→ **What is asked**
Count the lines of the material that contain the string "context", treating uppercase and lowercase letters as different. Give only the number.

→ **Data excerpts**

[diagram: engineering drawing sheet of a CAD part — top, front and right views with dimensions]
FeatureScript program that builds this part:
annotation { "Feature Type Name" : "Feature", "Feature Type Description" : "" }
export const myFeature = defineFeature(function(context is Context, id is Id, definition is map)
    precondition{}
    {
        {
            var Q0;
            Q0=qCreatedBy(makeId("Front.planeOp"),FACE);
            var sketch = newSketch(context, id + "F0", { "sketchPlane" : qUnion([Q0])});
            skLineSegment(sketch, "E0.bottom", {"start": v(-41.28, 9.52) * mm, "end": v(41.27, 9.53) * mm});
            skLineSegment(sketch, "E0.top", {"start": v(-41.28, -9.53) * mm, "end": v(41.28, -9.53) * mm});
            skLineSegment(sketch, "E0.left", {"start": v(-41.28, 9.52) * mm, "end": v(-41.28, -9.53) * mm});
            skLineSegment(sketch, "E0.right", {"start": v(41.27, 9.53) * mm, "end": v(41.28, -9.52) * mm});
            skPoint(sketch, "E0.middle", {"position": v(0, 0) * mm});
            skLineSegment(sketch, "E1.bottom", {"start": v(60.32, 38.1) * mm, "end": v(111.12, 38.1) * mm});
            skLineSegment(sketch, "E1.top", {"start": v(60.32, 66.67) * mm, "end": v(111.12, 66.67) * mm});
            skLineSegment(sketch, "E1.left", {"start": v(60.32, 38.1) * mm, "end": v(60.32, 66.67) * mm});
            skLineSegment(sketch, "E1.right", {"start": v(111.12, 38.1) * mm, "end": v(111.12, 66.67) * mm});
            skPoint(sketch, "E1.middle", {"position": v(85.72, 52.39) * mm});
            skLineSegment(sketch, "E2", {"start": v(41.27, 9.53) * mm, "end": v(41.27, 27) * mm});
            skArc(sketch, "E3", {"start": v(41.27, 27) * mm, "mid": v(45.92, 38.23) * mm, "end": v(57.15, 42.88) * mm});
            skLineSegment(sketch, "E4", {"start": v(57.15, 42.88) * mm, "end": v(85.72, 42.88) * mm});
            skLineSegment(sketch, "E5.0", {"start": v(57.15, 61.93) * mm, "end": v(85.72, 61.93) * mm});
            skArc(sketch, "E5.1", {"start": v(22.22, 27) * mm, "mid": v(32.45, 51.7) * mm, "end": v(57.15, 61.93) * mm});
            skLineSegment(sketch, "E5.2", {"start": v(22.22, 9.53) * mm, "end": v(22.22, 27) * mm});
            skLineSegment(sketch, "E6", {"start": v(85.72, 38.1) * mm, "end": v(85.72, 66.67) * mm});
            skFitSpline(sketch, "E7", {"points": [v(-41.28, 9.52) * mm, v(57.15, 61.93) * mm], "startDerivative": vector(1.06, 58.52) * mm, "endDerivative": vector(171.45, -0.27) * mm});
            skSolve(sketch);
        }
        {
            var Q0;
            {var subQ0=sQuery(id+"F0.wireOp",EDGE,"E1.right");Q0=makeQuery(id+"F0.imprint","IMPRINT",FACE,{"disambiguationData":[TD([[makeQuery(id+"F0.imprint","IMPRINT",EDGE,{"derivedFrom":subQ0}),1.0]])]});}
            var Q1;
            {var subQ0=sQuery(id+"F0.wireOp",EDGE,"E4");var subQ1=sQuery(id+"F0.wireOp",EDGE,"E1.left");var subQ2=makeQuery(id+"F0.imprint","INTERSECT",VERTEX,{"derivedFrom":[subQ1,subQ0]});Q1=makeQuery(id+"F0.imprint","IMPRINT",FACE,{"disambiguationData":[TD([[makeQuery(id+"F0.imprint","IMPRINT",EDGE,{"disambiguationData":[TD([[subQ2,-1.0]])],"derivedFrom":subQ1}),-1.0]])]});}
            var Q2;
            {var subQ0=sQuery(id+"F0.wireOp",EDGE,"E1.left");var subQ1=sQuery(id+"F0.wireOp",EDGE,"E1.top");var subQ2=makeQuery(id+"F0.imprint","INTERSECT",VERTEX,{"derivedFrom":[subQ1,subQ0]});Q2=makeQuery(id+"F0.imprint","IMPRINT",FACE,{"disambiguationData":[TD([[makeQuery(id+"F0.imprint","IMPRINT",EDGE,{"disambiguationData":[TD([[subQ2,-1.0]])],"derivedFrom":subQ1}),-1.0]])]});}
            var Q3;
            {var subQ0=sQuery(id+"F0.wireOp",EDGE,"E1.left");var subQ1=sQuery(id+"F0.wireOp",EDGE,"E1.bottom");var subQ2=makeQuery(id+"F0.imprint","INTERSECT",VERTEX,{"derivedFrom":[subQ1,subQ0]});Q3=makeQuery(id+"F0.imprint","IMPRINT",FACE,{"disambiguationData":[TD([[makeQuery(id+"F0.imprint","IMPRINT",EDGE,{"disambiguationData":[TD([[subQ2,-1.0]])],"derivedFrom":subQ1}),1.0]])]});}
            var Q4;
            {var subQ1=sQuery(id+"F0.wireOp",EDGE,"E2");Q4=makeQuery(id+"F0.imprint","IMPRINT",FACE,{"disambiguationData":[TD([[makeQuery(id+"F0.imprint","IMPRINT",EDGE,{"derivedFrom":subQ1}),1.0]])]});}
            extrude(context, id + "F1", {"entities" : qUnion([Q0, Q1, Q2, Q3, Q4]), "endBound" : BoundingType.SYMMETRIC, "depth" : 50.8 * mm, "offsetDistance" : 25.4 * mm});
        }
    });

→ **Finished answer**
3